The problem: Count the lines of the records below that contain the string "chart", and give only that number.

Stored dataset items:
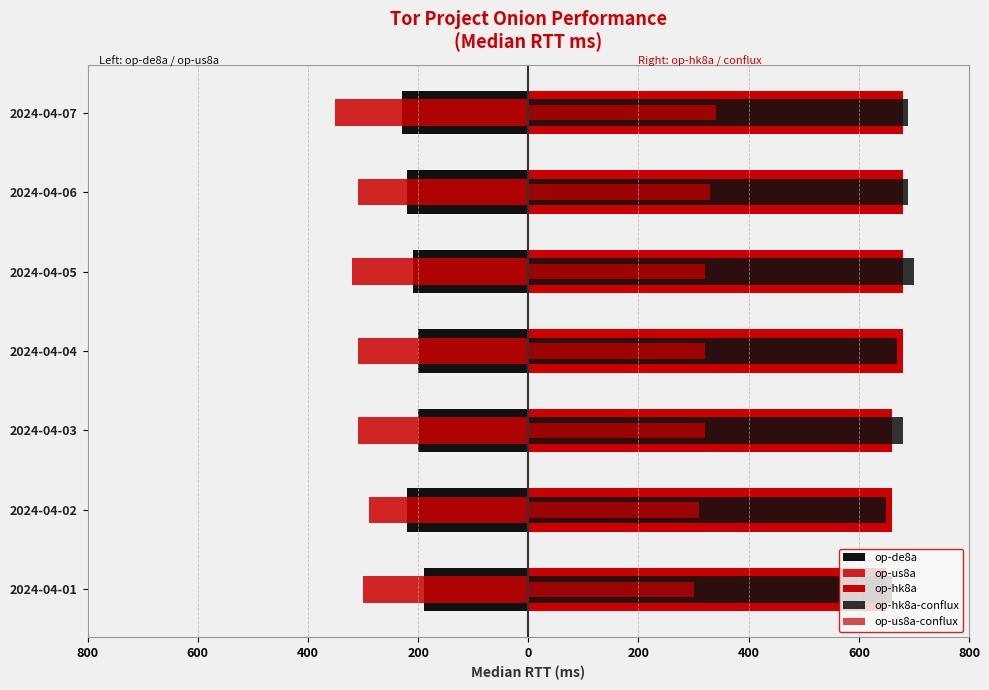

How many op-us8a-conflux values are between 310 and 330?

5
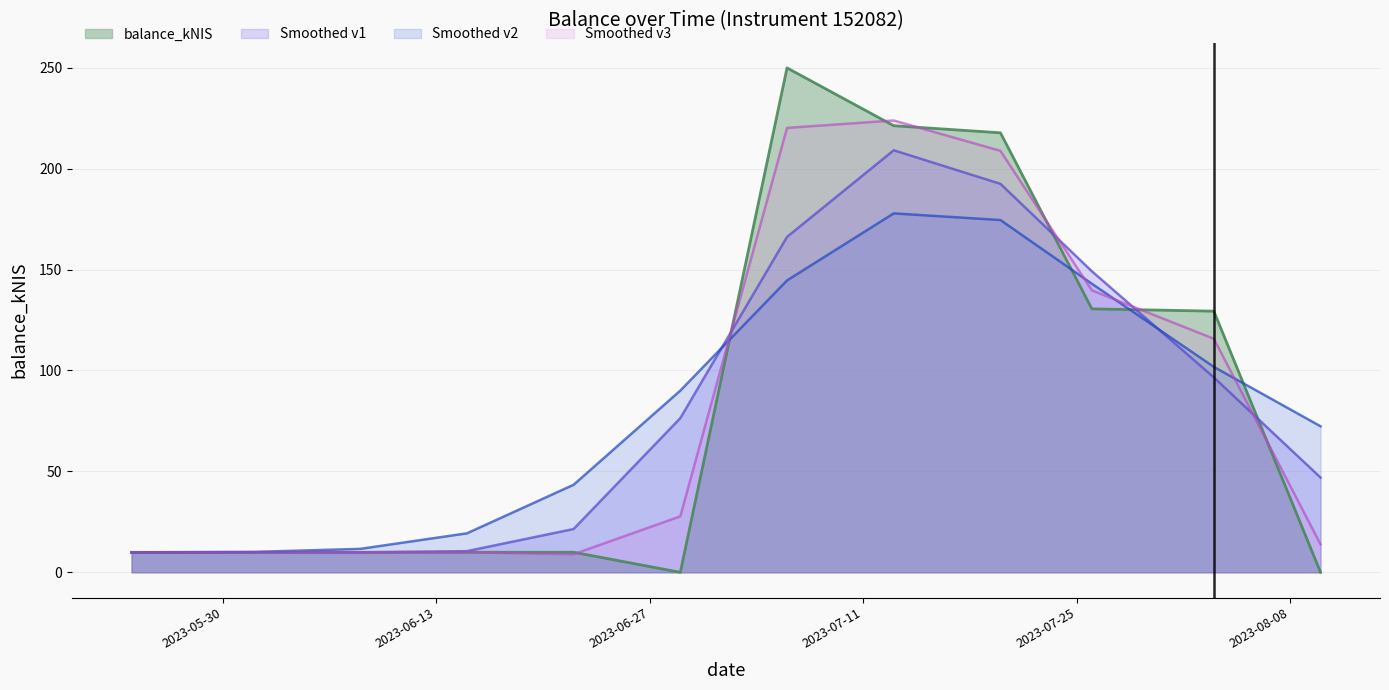

Rank the categories by value from highest to lowest.

2023-07-06, 2023-07-13, 2023-07-20, 2023-07-26, 2023-08-03, 2023-06-22, 2023-06-15, 2023-06-01, 2023-06-08, 2023-05-24, 2023-06-29, 2023-08-10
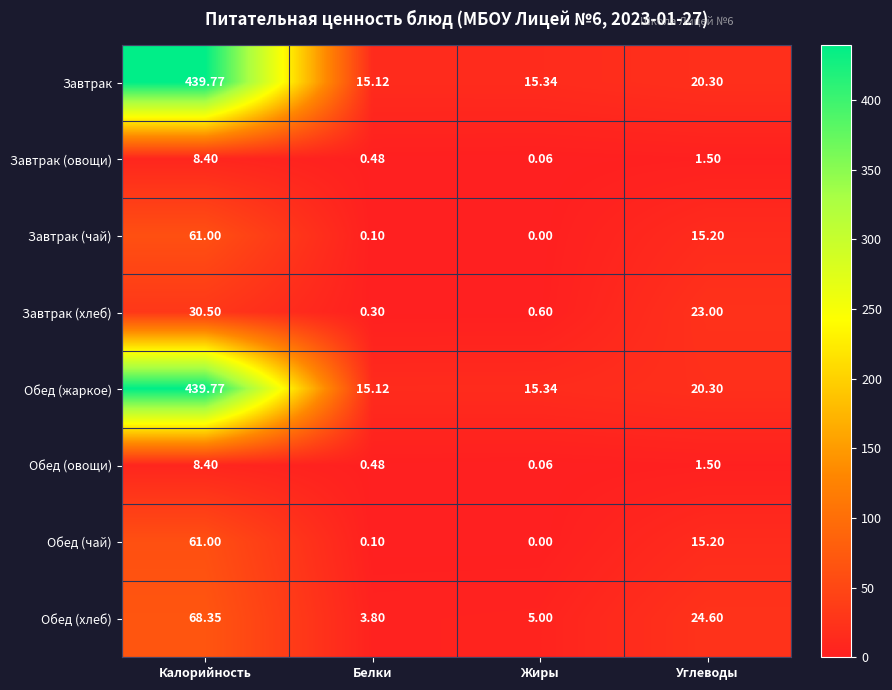

At which label is Обед (жаркое) closest to 227?

Углеводы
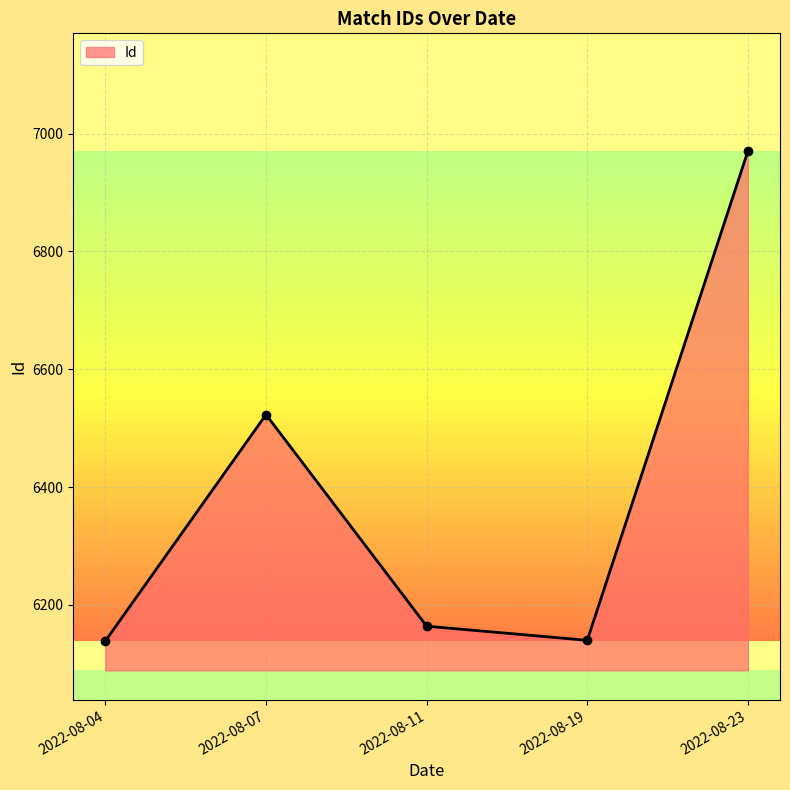

What is the smallest value displayed?

6139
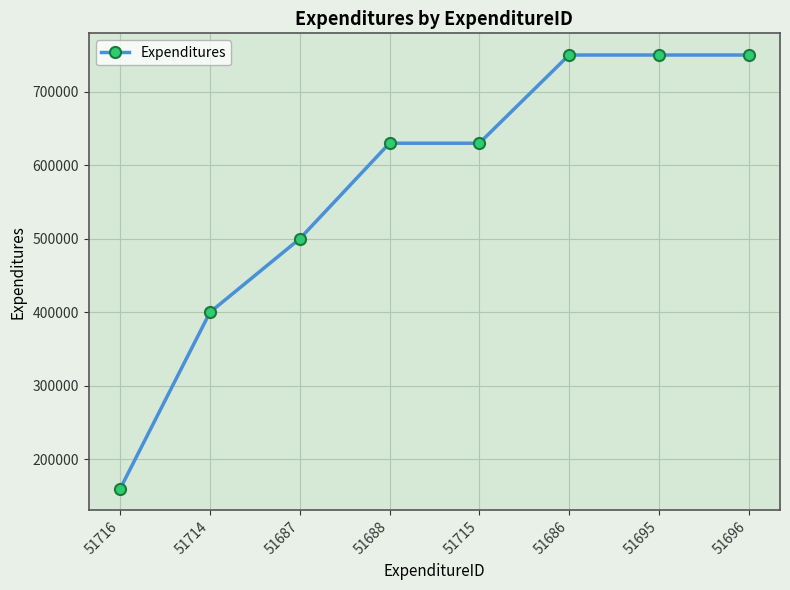

The value at 51716 is 281421. True or false?

False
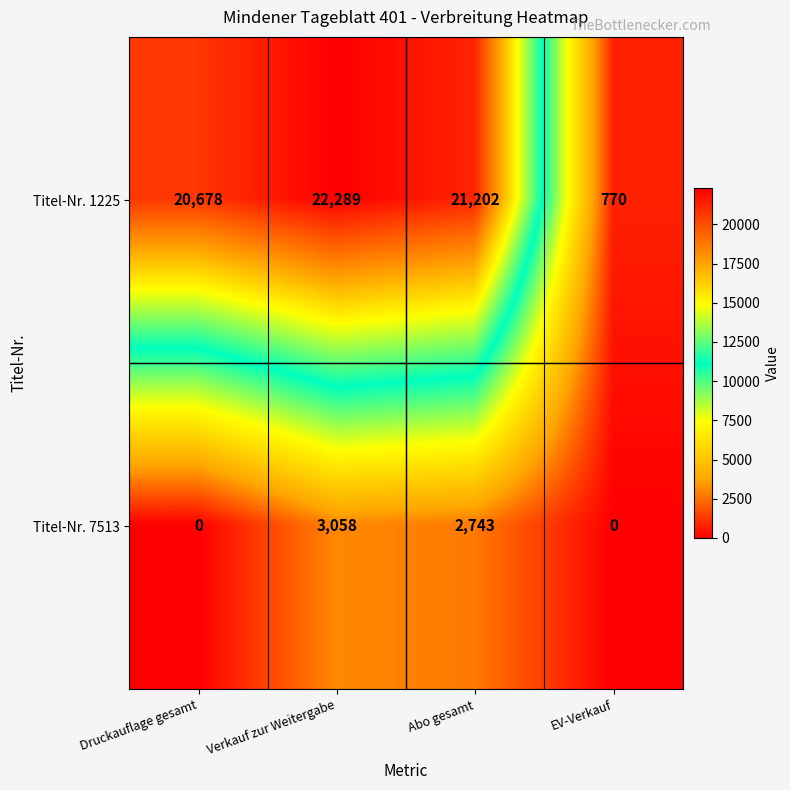

Reading left to right, extract all data points from this chart.

Titel-Nr. 1225: 20678	22289	21202	770
Titel-Nr. 7513: 0	3058	2743	0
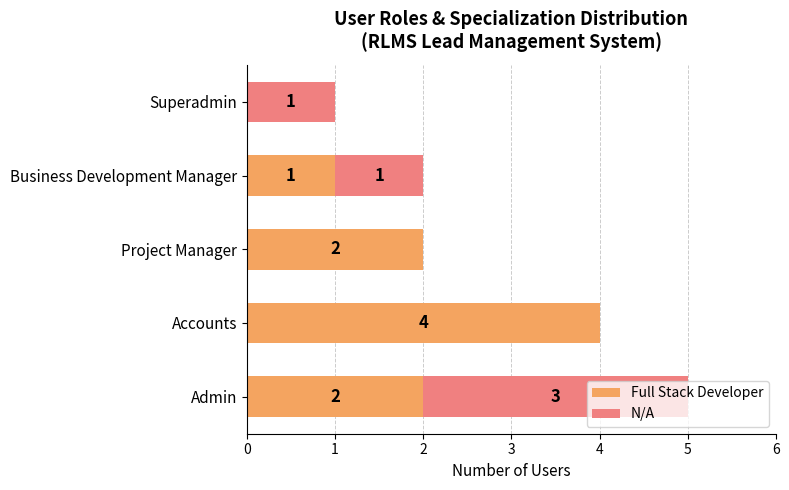

What is the sum of all Full Stack Developer values?

9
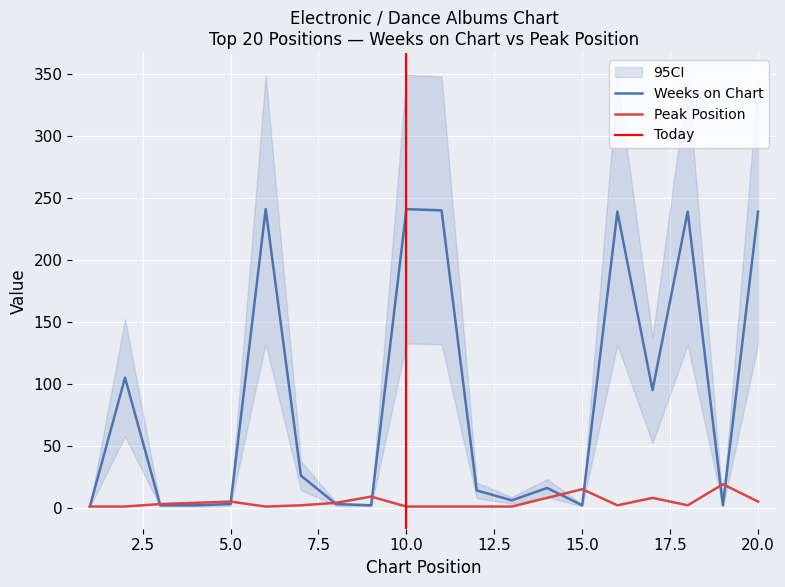

At which category does the chart reach its minimum across all series?

1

Task response: 2